══ Record set ══

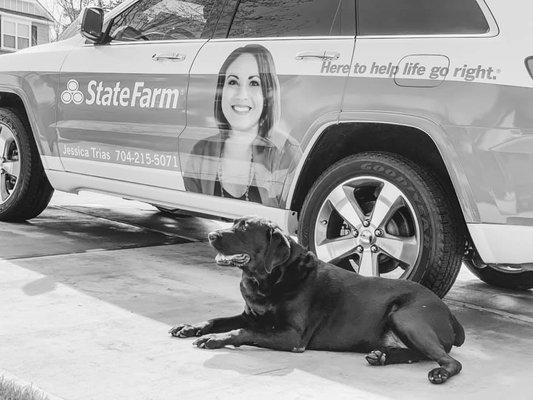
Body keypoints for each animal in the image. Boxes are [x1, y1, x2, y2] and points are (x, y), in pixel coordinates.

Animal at [169, 219, 462, 384]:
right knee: (418, 354)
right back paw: (381, 356)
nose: (211, 235)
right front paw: (191, 327)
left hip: (405, 317)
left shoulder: (292, 337)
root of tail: (449, 313)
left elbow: (242, 331)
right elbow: (217, 319)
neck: (269, 279)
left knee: (449, 361)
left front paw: (215, 339)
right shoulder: (250, 314)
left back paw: (439, 373)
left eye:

═══

▸ Assignment
Find "left hip: (405, 317)" in the data above, then repeat that line and all lines after it exactly, ending with the final line.

▸ Result of the task
left hip: (405, 317)
left shoulder: (292, 337)
root of tail: (449, 313)
left elbow: (242, 331)
right elbow: (217, 319)
neck: (269, 279)
left knee: (449, 361)
left front paw: (215, 339)
right shoulder: (250, 314)
left back paw: (439, 373)
left eye:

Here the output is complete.